Tom Vanderbilt (born 1968), a renowned American journalist and author has focused his career on writing on topics such as design, science, technology and culture where his most recent bestseller “Traffic: why we drive the way we do” intertwines a multitude of these themes into both an insightful and light hearted novel. In 2002 Vanderbilt published Survival City in which he explores the ruins of atomic America post Cold War and to a certain extent reflects on the events of September 11th.
The central theme of the novel is based on the build up of military conflict (primarily between the USSR and the United States) which led to the development of “sacrificial’’ cities in the United States where its’ only purpose was to be vaporized in the event of a war. As Vanderbilt travels through the country uncovering sites of Cold War architecture as a reader we start to wonder how would one feel knowing that they were the target of a nuclear attack. In the process of revealing the heritage sites that have survived we start to question what the true identity of an American encompassed during that time and whether if civilians were shunned or felt unpatriotic if they were not willing to die for their country for the supposed greater good.

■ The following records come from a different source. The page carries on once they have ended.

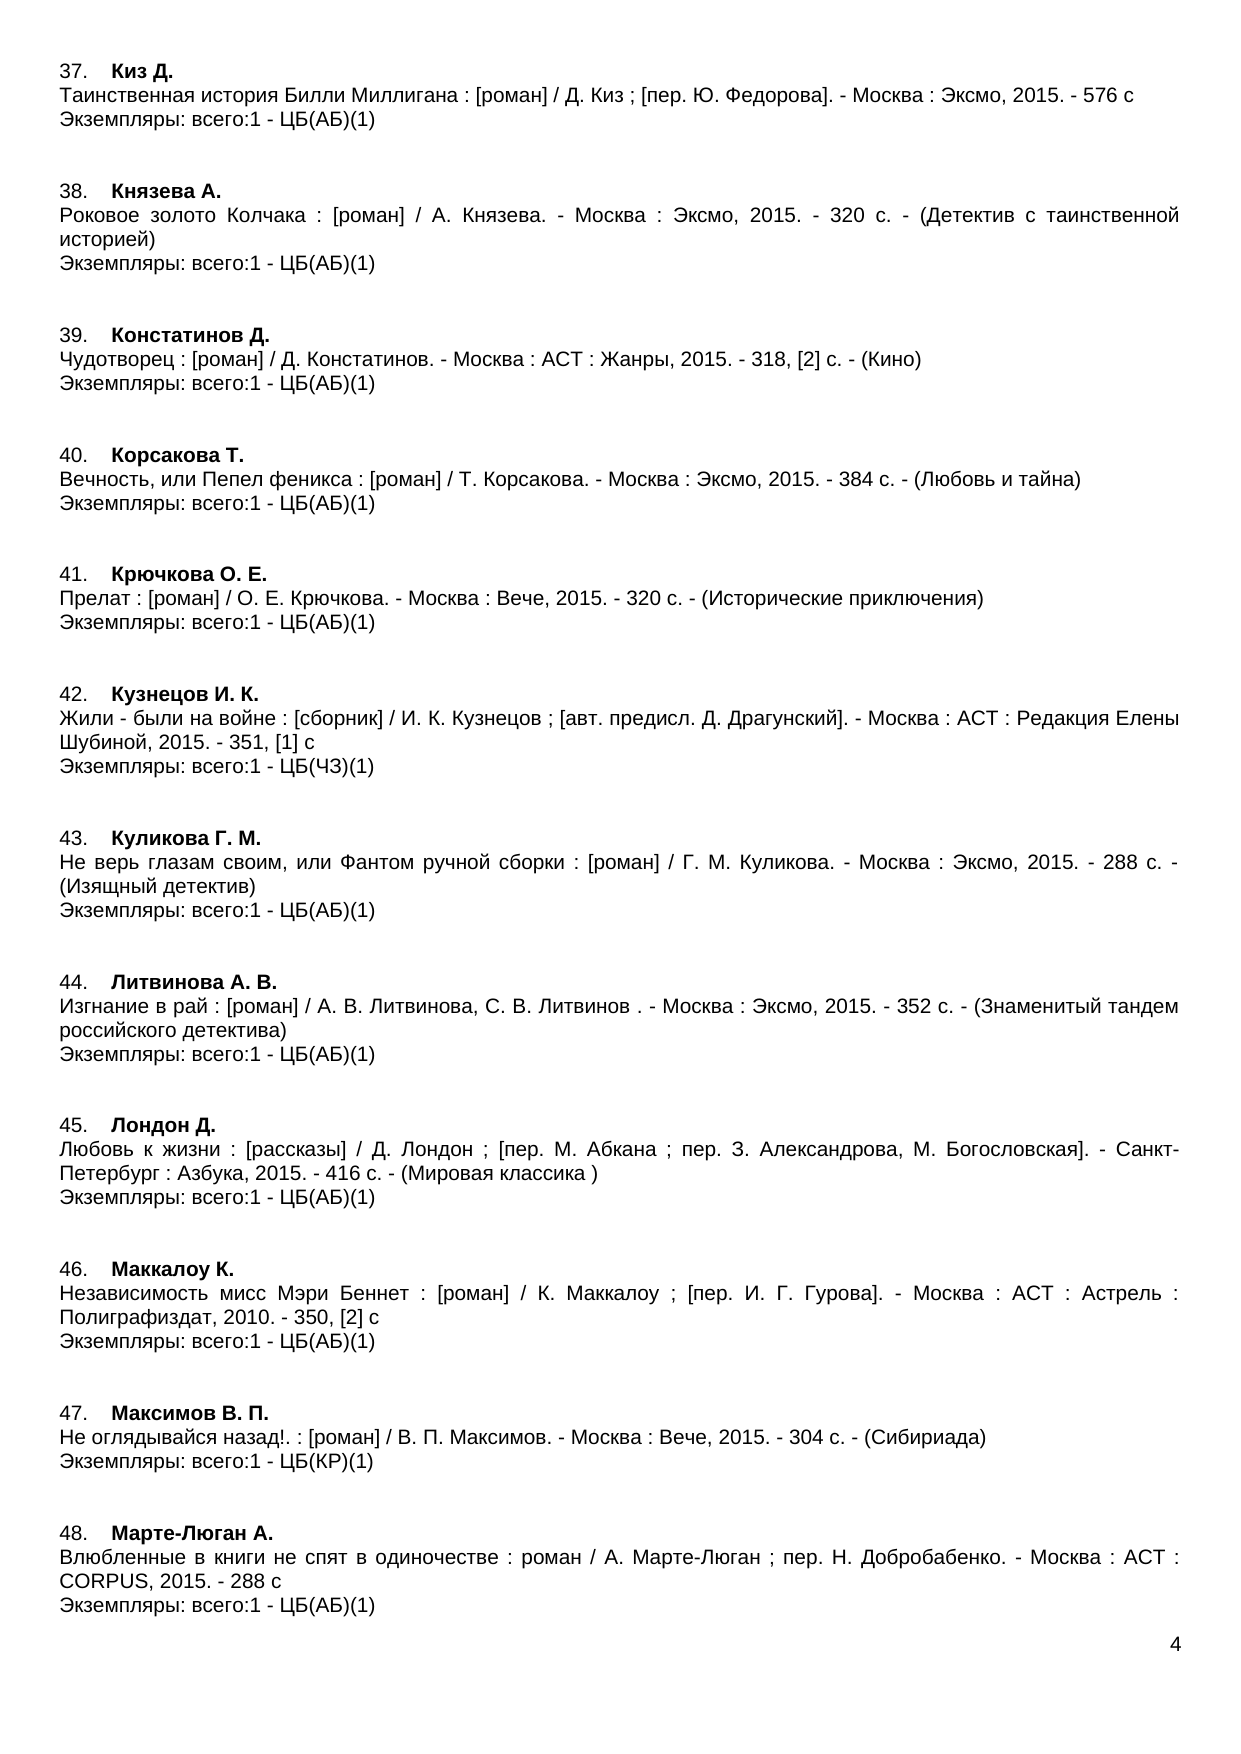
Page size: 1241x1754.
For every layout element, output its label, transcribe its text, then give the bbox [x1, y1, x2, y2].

text Экземпляры: всего:1 - ЦБ(АБ)(1) [59, 490, 1181, 514]
text Жили - были на войне : [сборник] / И. К. Кузнецов ; [авт. предисл. Д. Драгунский]. - Москва : АСТ : Редакция Елены Шубиной, 2015. - 351, [1] с [59, 706, 1181, 754]
text Экземпляры: всего:1 - ЦБ(АБ)(1) [59, 610, 1181, 634]
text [59, 107, 1181, 131]
text 41. Крючкова О. Е. [59, 562, 1181, 586]
text Прелат : [роман] / О. Е. Крючкова. - Москва : Вече, 2015. - 320 с. - (Исторические приключения) [59, 586, 1181, 610]
text Таинственная история Билли Миллигана : [роман] / Д. Киз ; [пер. Ю. Федорова]. - Москва : Эксмо, 2015. - 576 с [59, 83, 1181, 107]
text 39. Констатинов Д. [59, 323, 1181, 347]
text Экземпляры: всего:1 - ЦБ(АБ)(1) [59, 1592, 1181, 1616]
text Любовь к жизни : [рассказы] / Д. Лондон ; [пер. М. Абкана ; пер. З. Александрова, М. Богословская]. - Санкт-Петербург : Азбука, 2015. - 416 с. - (Мировая классика ) [59, 1137, 1181, 1185]
text Экземпляры: всего:1 - ЦБ(КР)(1) [59, 1449, 1181, 1473]
text Экземпляры: всего:1 - ЦБ(АБ)(1) [59, 251, 1181, 275]
text Роковое золото Колчака : [роман] / А. Князева. - Москва : Эксмо, 2015. - 320 с. - (Детектив с таинственной историей) [59, 203, 1181, 251]
text Не оглядывайся назад!. : [роман] / В. П. Максимов. - Москва : Вече, 2015. - 304 с. - (Сибириада) [59, 1425, 1181, 1449]
text Экземпляры: всего:1 - ЦБ(АБ)(1) [59, 371, 1181, 394]
text 40. Корсакова Т. [59, 442, 1181, 466]
text 38. Князева А. [59, 179, 1181, 203]
text Экземпляры: всего:1 - ЦБ(АБ)(1) [59, 898, 1181, 922]
text Экземпляры: всего:1 - ЦБ(ЧЗ)(1) [59, 754, 1181, 778]
text Вечность, или Пепел феникса : [роман] / Т. Корсакова. - Москва : Эксмо, 2015. - 384 с. - (Любовь и тайна) [59, 466, 1181, 490]
text 37. Киз Д. [59, 59, 1181, 83]
text Чудотворец : [роман] / Д. Констатинов. - Москва : АСТ : Жанры, 2015. - 318, [2] с. - (Кино) [59, 347, 1181, 371]
text Независимость мисс Мэри Беннет : [роман] / К. Маккалоу ; [пер. И. Г. Гурова]. - Москва : АСТ : Астрель : Полиграфиздат, 2010. - 350, [2] с [59, 1281, 1181, 1329]
text Влюбленные в книги не спят в одиночестве : роман / А. Марте-Люган ; пер. Н. Добробабенко. - Москва : АСТ : CORPUS, 2015. - 288 с [59, 1544, 1181, 1592]
text 45. Лондон Д. [59, 1113, 1181, 1137]
text 43. Куликова Г. М. [59, 826, 1181, 850]
text 46. Маккалоу К. [59, 1257, 1181, 1281]
text Экземпляры: всего:1 - ЦБ(АБ)(1) [59, 1185, 1181, 1209]
text 42. Кузнецов И. К. [59, 682, 1181, 706]
text Не верь глазам своим, или Фантом ручной сборки : [роман] / Г. М. Куликова. - Москва : Эксмо, 2015. - 288 с. - (Изящный детектив) [59, 850, 1181, 898]
text Экземпляры: всего:1 - ЦБ(АБ)(1) [59, 1041, 1181, 1065]
text Изгнание в рай : [роман] / А. В. Литвинова, С. В. Литвинов . - Москва : Эксмо, 2015. - 352 с. - (Знаменитый тандем российского детектива) [59, 993, 1181, 1041]
text 44. Литвинова А. В. [59, 969, 1181, 993]
text 47. Максимов В. П. [59, 1401, 1181, 1425]
text 48. Марте-Люган А. [59, 1521, 1181, 1544]
text Экземпляры: всего:1 - ЦБ(АБ)(1) [59, 1329, 1181, 1353]
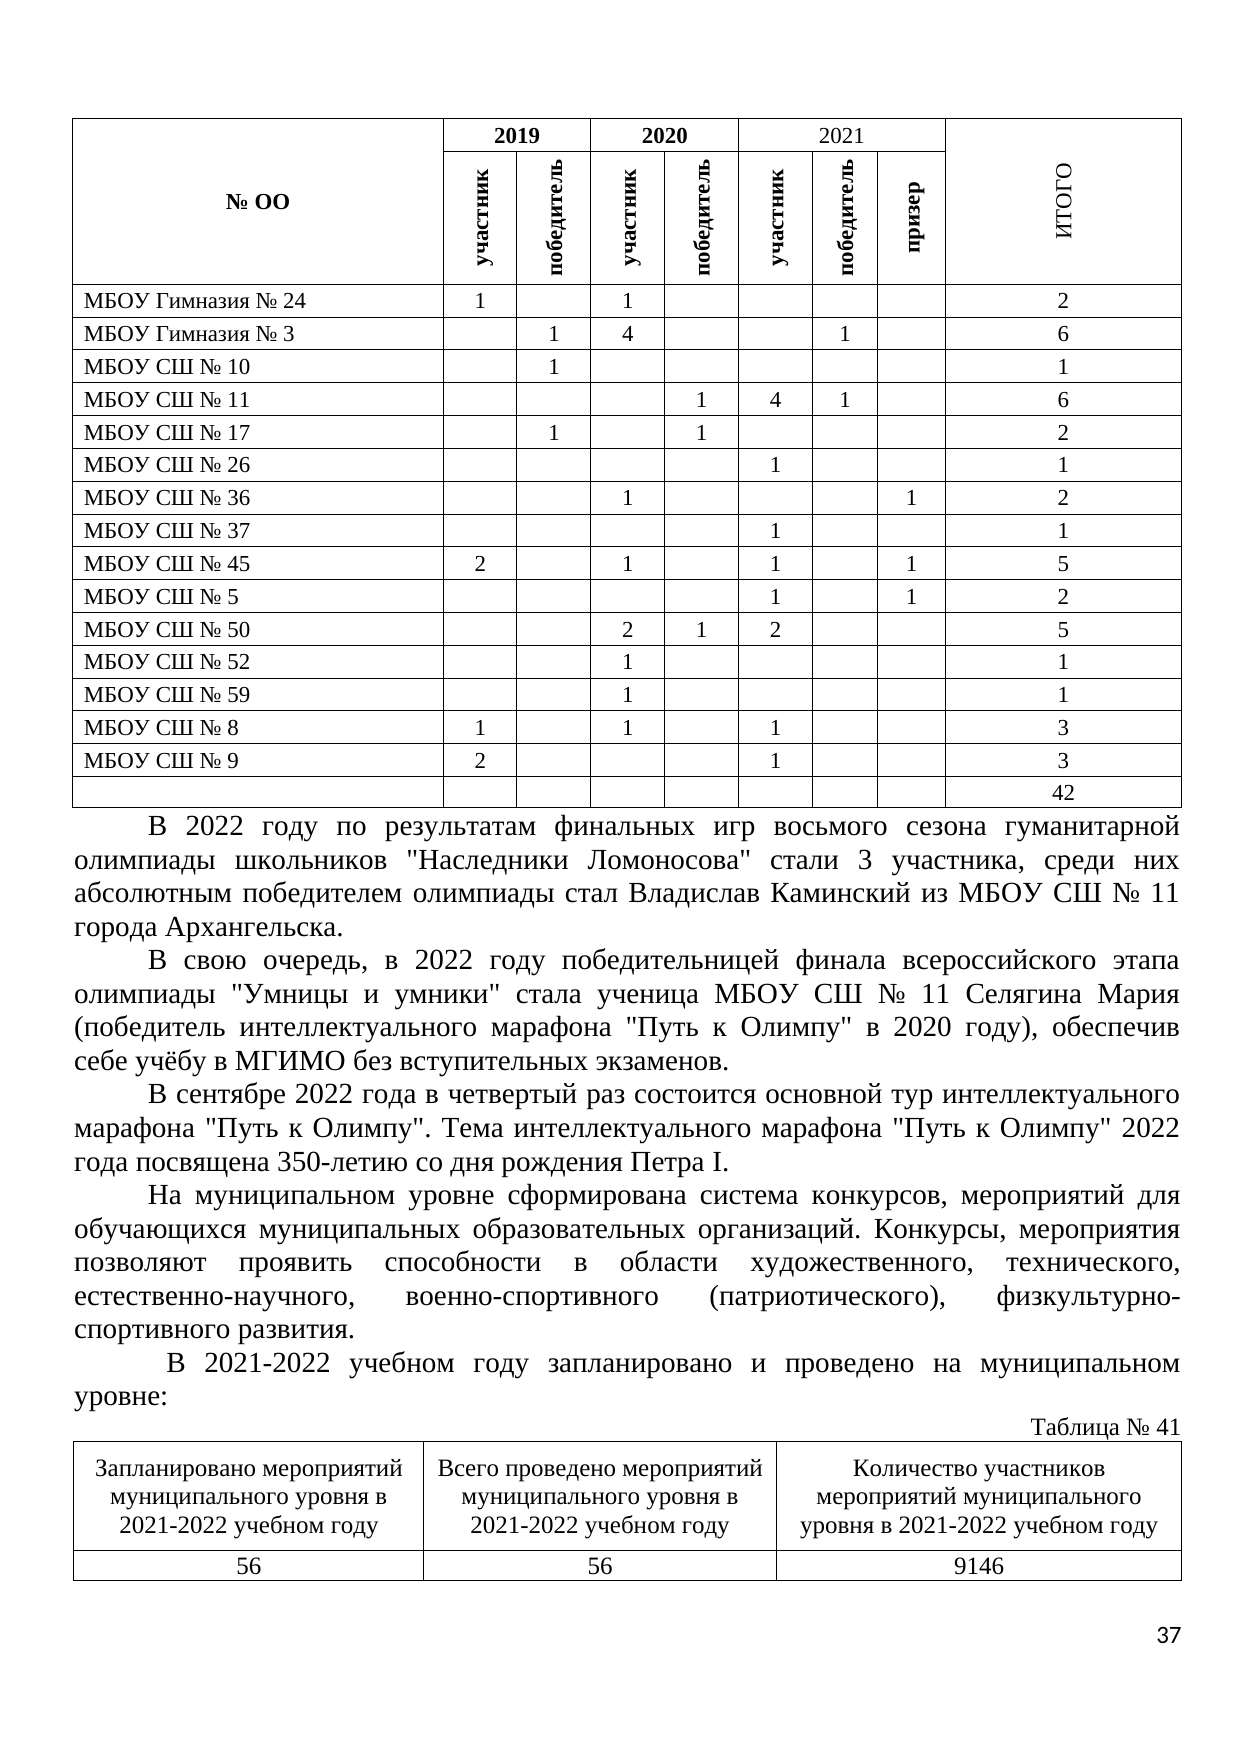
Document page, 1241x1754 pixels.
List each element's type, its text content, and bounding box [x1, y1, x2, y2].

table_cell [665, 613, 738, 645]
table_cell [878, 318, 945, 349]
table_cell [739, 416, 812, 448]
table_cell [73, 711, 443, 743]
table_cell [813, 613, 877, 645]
text На муниципальном уровне сформирована система конкурсов, мероприятий для обучающихся муниципальных образовательных организаций. Конкурсы, мероприятия позволяют проявить способности в области художественного, технического, естественно-научного, военно-спортивного (патриотического), физкультурно-спортивного развития. [74, 1177, 1181, 1345]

Although the novel displays the senseless and deranged ways that society responds to their inner most fears in securing their survival we should really question if the United States has progressed from the Cold War in which they were in possession of a secret weapon of mass destruction (the nuclear bomb) which was subsequently used on Japan. Parallels can be drawn between the Cold War and to the present day war in Iraq where the United States claims that Iraq’s alleged possession of weapons of mass destruction poses a threat to the nation’s security. However have nations in the past and present such as the USSR and the United States been in actual fear that they have felt a need to prepare and retaliate or rather can we interchange ‘fear’ with ‘power’ and are they really in the quest of showing the rest of the world that their the boss?